Indeed, our influence on each other goes back a long time. Global giant and high street bank HSBC was founded by Thomas Sutherland 150 years ago in Hong Kong, among other major businesses with Scottish origins, while China trade helped to spur construction of tea clippers on the Clyde in earlier times. Hong Kong streets bearing Scottish names such as Stewart and Lockhart offer continual reminders of the role played by the Scottish in Hong Kong’s unique East-West heritage. Chinese bagpipers in Hong Kong are another colourful legacy!

HKUST’s own connection is equally strong. Even before the University’s establishment in 1991, then senior government official Mr. Ian MacPherson sat on the HKUST Planning Committee and later became the Founding Vice-President for Administration and Business, while another Scot, then Governor of Hong Kong now Baron Wilson of Tillyorn, drove the whole initiative to reality. Nor is it a coincidence that both HKUST and the University of Strathclyde have schools in Science, Engineering, Business and Humanities and Social Science.

With our smart phones and the internet, we now appear to have many more opportunities of forging connections across geographical distances than in the past. It took our great, great grandparents weeks to get word back and forth from Hong Kong to Scotland or vice versa. Now we can do so in real time. But is this enough to be truly connected – to understand each other in our increasingly globalized world where learning to work together with different cultures and worldviews is of vital importance?
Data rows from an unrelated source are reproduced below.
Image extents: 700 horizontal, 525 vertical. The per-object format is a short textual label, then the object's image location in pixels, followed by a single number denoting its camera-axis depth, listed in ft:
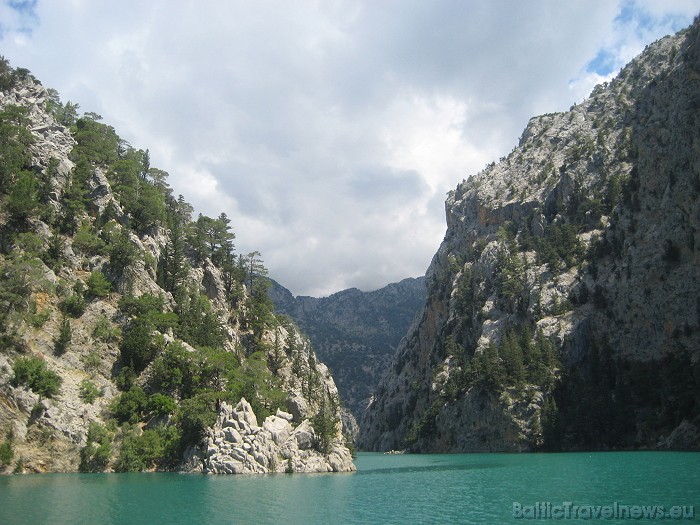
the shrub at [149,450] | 196.34
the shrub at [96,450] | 186.54
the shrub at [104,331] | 226.38
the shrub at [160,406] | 215.10
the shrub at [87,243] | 252.83
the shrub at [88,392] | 201.67
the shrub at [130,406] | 208.33
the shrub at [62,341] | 210.90
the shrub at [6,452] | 167.84
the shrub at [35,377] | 182.29
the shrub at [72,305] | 223.92
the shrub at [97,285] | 238.07
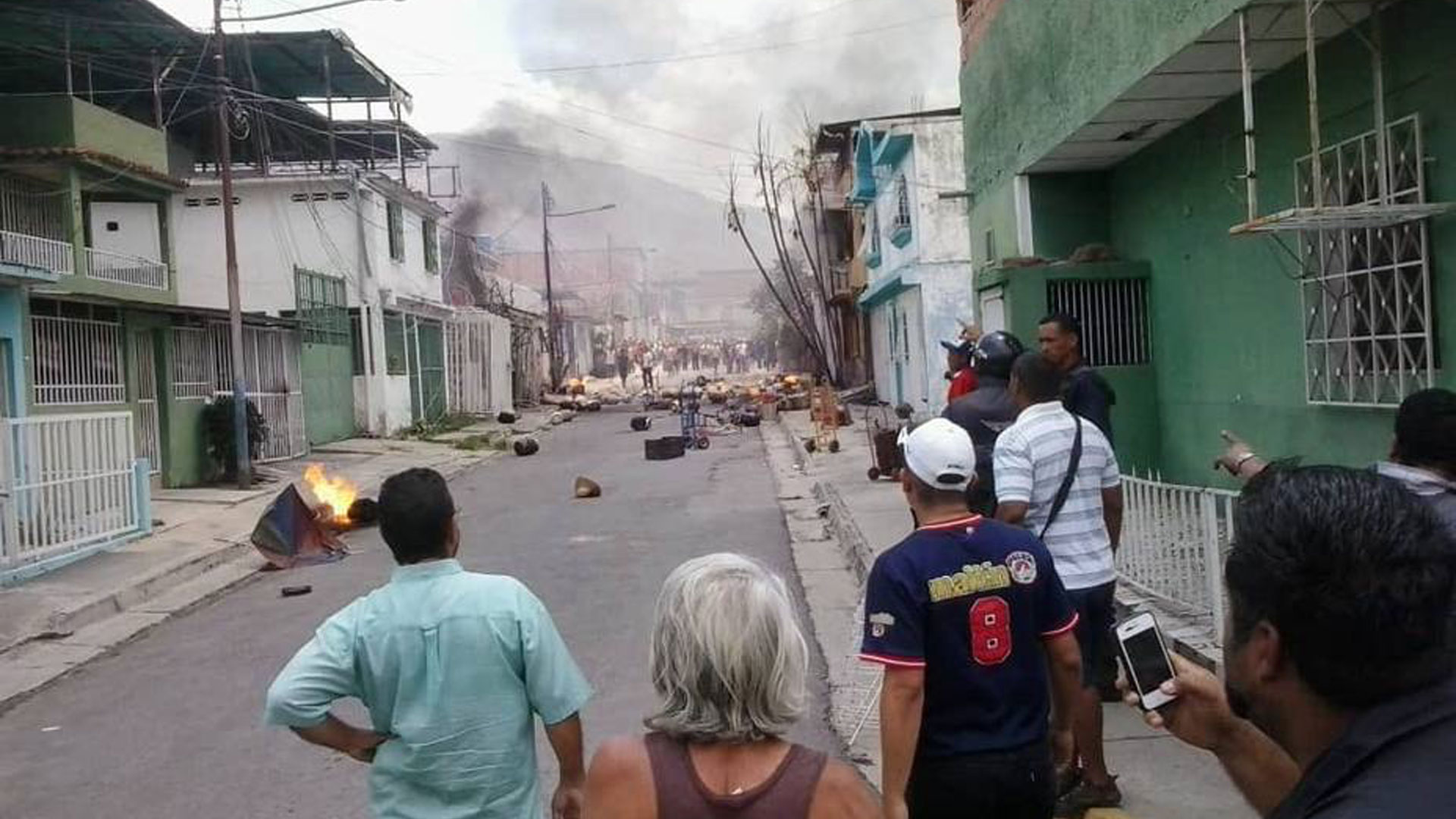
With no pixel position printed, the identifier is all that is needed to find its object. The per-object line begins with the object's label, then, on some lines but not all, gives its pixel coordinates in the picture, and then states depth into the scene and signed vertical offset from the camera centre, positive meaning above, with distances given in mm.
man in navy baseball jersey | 2926 -708
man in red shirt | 7164 +92
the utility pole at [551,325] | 47375 +3218
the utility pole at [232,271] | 17266 +2156
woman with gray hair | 1995 -573
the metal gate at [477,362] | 34625 +1347
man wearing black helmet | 5211 -114
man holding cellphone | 1241 -295
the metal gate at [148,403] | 17047 +315
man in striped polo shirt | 4293 -417
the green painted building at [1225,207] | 6562 +1192
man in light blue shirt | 2811 -632
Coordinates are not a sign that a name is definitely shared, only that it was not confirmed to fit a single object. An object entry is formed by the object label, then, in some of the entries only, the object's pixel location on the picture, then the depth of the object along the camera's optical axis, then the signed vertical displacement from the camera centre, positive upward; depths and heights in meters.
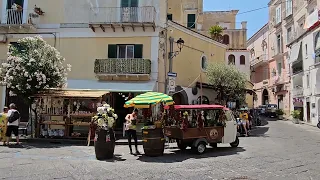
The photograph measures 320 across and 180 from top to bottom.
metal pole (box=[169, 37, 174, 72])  17.45 +3.25
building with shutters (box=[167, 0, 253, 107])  23.03 +8.39
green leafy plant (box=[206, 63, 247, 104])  22.75 +1.86
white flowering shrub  14.97 +1.89
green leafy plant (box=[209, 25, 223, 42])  31.62 +7.76
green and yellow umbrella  11.84 +0.20
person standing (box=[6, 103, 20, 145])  13.45 -0.81
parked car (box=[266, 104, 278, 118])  35.71 -0.60
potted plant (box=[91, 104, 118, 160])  10.47 -1.02
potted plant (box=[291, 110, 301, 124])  29.34 -1.06
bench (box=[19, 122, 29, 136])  16.58 -1.29
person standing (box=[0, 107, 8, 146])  13.84 -0.98
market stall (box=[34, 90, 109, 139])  15.55 -0.32
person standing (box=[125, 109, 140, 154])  11.87 -0.83
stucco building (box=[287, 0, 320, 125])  27.55 +4.57
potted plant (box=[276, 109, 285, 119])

I believe it is far better to actually get up and go, to immerse yourself in another way of life and in the process learn more about your own. I myself travelled from East to West for my university education at the California Institute of Technology and spent much of my career as a research scientist and academic in the US before heading back East to become President of HKUST, an institution that has always regarded east-west vision as integral to its educational outlook. The enormous benefits of understanding different cultural perspectives are hard to quantify – even though I am a mathematician! – but something that I am continuously grateful to have been able to acquire.

Gaining such insight is not something you can study or buy. It is an attitude and an experience that you can either be open or closed to exploring. As the changing global economy opens up fresh avenues for ties with China and Asia, another era of exciting discovery is beginning for your generation – if you choose to embrace it.

Connections forged through further study, research, employment and partnerships of all kinds provide fertile ground for mutual respect and more harmonious relationships globally. All it takes is that first courageous vision to move out of your comfort zone and into the world beyond.

My own watershed moment came 40-plus years ago with my decision to study at the California Institute of Technology in the US. I didn’t know Caltech apart from my admiration for physics genius Professor Richard Feynman, but realized it was my ticket to the wider world. Throughout the subsequent decades, I have been so glad that I dared to take that first step rather than staying on home ground and sheltering behind established norms and standard expectations. I believe it has played a central part in the career opportunities I have enjoyed. It has also brought me highly valued friendships and new realizations about my own Chinese heritage as well as other cultures.

So, Strathclyde Graduates of 2015, I encourage you to explore the world. I welcome you to visit Hong Kong and Asia to discover all the dynamic career openings that await you there and to forge new connections that can positively impact the world. I urge you to be bold in choice and vision, and ever thoughtful in your actions. As we say in Chinese: “It is better to travel ten thousand miles than to read ten thousand books.”

I wish you all great success in your future endeavors! Thank you.